§ Exercise aim
Answer these questions using the gravel prepack description.
(a) What does FIG. 4 schematically illustrate?
(b) What other name is used for the gravel pack elements?
(c) What holds the alternating gravel pack elements and spacers together in end-to-end butted relationship?

§ Provided passage
════════════════

FIG. 2 is an enlarged side elevational view of one of the gravel pack elements employed in the assembly of FIG. 1;
FIG. 3 is a transverse cross-sectional view through the gravel pack element of FIG. 2 taken substantially along the line 3--3 of FIG. 2;
FIG. 4 is a schematic illustration of the gravel prepack traversing a dog-leg in an inclined well bore; and
FIG. 5 is a schematic illustration of the gravel prepack installed in a subterranean producing formation.
DETAILED DESCRIPTION
Referring now in detail to the drawings and initially to FIG. 1, a gravel prepack according to the invention is indicated generally at 10. The gravel prepack 10 comprises a plurality of gravel pack elements 12 carried on an inner tube 14. As is preferred, the gravel pack elements 12 (also herein referred to as donuts) are strung onto the inner tube and are maintained axially spaced apart along the length of the inner tube by spacers 16. The alternating gravel pack elements and spacers are held together in end-to-end butted relationship by and between stop collars 18 and 20. Although any suitable means may be employed to mount the stop collars to the inner tube, preferably the stop collars are internally threaded for screwing onto externally threaded end portions 24 and 26 of the inner tube. The externally threaded end portions 24 and 26 also provide for connection of the inner tube 14 to other components of a production string. At the left in FIG. 1, there is shown a conventional internally threaded coupling 28 which may be used to connect the adjacent end of the inner tube to the end of an adjacent liner section in a production string.

════════════════

§ Data section
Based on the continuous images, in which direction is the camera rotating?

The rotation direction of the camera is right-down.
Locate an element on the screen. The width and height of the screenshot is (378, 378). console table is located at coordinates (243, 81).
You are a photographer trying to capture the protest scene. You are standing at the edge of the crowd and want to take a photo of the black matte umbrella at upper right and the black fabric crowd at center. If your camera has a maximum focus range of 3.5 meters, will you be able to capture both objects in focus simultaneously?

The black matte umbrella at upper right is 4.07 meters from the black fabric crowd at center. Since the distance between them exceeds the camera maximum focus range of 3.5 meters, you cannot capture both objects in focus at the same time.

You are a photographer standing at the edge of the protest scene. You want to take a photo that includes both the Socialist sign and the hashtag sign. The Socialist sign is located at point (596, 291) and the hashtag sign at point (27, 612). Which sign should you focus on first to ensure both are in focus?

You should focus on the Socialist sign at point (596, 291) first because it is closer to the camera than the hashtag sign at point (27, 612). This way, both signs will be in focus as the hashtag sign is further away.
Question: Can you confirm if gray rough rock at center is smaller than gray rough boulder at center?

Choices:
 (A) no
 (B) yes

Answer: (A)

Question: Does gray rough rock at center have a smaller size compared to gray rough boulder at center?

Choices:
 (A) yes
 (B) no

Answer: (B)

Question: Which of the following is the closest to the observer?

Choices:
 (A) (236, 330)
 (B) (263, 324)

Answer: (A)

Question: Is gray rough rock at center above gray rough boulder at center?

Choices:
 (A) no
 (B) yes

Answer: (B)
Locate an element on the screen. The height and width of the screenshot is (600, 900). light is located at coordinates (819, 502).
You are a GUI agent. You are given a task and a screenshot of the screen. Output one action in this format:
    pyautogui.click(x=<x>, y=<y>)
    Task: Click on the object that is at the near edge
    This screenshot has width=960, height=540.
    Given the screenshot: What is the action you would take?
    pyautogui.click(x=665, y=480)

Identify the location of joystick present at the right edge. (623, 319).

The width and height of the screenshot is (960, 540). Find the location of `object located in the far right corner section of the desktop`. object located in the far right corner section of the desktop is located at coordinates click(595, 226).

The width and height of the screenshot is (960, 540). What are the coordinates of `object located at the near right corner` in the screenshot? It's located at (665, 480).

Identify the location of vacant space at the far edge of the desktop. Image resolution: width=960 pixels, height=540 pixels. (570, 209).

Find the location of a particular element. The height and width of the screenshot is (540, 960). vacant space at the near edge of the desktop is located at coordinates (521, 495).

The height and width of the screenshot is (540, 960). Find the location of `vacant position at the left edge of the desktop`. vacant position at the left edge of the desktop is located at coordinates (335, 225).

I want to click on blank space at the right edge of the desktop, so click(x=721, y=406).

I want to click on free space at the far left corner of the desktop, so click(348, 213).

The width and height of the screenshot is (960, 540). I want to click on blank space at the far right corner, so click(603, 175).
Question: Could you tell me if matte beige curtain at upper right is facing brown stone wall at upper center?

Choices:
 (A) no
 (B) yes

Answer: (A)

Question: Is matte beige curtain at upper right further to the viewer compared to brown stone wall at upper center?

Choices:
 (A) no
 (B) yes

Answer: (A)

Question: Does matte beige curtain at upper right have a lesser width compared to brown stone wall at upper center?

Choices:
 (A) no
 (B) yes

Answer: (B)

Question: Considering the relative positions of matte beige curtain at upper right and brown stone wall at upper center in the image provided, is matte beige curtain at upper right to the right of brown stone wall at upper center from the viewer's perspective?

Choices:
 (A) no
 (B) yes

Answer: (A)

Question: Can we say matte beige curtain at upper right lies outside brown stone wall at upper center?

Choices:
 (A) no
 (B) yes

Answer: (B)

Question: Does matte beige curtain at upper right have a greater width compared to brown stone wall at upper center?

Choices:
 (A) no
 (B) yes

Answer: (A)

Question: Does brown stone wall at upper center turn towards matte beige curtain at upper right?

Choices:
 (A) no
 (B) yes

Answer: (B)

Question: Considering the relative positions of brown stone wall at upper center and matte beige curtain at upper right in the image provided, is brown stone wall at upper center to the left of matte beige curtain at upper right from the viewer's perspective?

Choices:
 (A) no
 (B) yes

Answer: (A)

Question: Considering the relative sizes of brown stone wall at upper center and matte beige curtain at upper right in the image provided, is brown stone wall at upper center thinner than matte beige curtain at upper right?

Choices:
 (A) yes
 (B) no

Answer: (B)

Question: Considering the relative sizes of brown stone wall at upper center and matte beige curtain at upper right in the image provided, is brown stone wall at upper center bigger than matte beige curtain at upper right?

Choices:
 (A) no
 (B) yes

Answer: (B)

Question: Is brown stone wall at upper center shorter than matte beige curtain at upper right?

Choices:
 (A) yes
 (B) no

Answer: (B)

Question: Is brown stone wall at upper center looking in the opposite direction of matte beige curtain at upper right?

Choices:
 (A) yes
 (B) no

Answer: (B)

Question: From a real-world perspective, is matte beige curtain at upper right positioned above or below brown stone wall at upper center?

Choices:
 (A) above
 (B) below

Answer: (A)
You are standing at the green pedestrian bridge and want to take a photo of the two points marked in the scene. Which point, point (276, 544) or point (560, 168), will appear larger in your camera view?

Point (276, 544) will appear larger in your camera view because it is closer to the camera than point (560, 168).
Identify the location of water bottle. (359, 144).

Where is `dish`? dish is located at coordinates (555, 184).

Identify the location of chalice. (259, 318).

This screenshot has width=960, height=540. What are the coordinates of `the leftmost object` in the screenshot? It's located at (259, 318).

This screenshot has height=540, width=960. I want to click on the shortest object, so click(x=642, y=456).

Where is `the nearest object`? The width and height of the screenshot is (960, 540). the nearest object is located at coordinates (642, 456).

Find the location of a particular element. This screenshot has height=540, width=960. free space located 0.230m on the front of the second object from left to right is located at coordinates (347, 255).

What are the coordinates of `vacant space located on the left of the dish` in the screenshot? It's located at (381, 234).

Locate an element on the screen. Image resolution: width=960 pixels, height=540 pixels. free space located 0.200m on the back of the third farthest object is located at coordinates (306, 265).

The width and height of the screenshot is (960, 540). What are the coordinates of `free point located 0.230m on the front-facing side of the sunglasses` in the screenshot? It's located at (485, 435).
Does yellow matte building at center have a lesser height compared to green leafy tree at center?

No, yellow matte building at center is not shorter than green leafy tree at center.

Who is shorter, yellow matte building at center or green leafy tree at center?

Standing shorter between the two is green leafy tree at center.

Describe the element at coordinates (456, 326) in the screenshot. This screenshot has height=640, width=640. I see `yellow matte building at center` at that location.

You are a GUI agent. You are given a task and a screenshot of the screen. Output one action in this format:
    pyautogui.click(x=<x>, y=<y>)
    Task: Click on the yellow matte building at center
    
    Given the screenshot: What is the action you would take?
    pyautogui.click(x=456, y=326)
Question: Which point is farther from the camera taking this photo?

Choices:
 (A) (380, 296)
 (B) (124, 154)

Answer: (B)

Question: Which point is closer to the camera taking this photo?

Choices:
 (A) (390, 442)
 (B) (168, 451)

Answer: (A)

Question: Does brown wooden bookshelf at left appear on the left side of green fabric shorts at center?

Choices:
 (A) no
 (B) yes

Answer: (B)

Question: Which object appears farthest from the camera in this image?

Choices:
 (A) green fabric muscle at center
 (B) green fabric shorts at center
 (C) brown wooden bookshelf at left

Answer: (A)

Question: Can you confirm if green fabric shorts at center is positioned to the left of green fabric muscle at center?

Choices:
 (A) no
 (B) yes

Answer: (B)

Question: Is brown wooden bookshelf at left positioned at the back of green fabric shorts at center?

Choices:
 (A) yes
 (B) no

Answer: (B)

════════════════

§ Exercise output
(a) The gravel prepack traversing a dog-leg in an inclined well bore.
(b) Donuts.
(c) Stop collars 18 and 20.